**EXTRACT:**
You can move things around and maybe create modules.
We're using an initial size in a few spots, we can abstract it.
const INIT_SIZE: f32 = 5.0;
async fn main() {
// -- SNIP --
let player = Player {
square: Square {
x,
y,
size: INIT_SIZE * 3.0,
},
};
// -- SNIP --
}
impl Friend {
fn new() -> Friend {
// -- SNIP --
Friend(Square {
x: gen_range(0.0, width - INIT_SIZE),
y: gen_range(0.0, height - INIT_SIZE),
size: INIT_SIZE,
})
}
}
fn collision(mut player: UniqueViewMut<Player>, v_friend: View<Friend>) {
for friend in v_friend.iter() {
if friend.0.size == MAX_SIZE && friend.0.collide(&player.square) {
player.square.size -= INIT_SIZE / 2.;
if player.square.size < INIT_SIZE {
panic!("Murder");
}
}
}
}
We can also handle the game over a little cleaner.
enum GameOver {
Defeat,
}
async fn main() {
// -- SNIP --
loop {
// -- SNIP --
if world.run(collision).is_err() {
panic!("Murder");
}
// -- SNIP --
}
}
fn collision(mut player: UniqueViewMut<Player>, v_friend: View<Friend>) -> Result<(), GameOver> {
for friend in v_friend.iter() {
if friend.0.size == MAX_SIZE && friend.0.collide(&player.square) {
player.square.size -= INIT_SIZE / 2.;
if player.square.size < INIT_SIZE {
return Err(GameOver::Defeat);
}
}
}
Ok(())
}
Systems can return any type, World::run
then returns when the function returns.
Moving the panic to main
isn't a big change but it allows a better control of what happens which will be useful later on.
To conclude this chapter we can better show the duplicity of the "Friends
".
fn render(player: UniqueView<Player>, v_friend: View<Friend>) {
for friend in v_friend.iter() {
if friend.0.size == MAX_SIZE {
friend.0.render(RED);
} else if friend.0.size > player.square.size {
friend.0.render(GRAY);
} else {
friend.0.render(GREEN);
}
}
player.square.render(BLUE);
}
Reign
We've had plenty of time to think of a way for our Player
to get back at those pesky Friends
.
Sometimes, the simplest solution is the best.
If the Friends
can overpower the Player
when they are fully grown, we shouldn't let them reach that size.
I'm sure the Player
can overcome Friend
that are smaller than them.

**WORK REQUIRED:** In the game tutorial excerpt, which color does the render function use for a Friend whose size equals MAX_SIZE? Please answer briefly.

**DATASET CONTENT:**

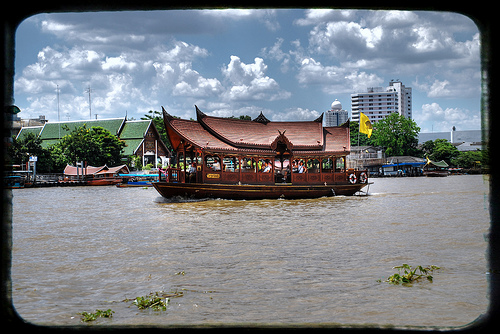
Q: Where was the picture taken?
A: Lake.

**WRITTEN SOLUTION:** RED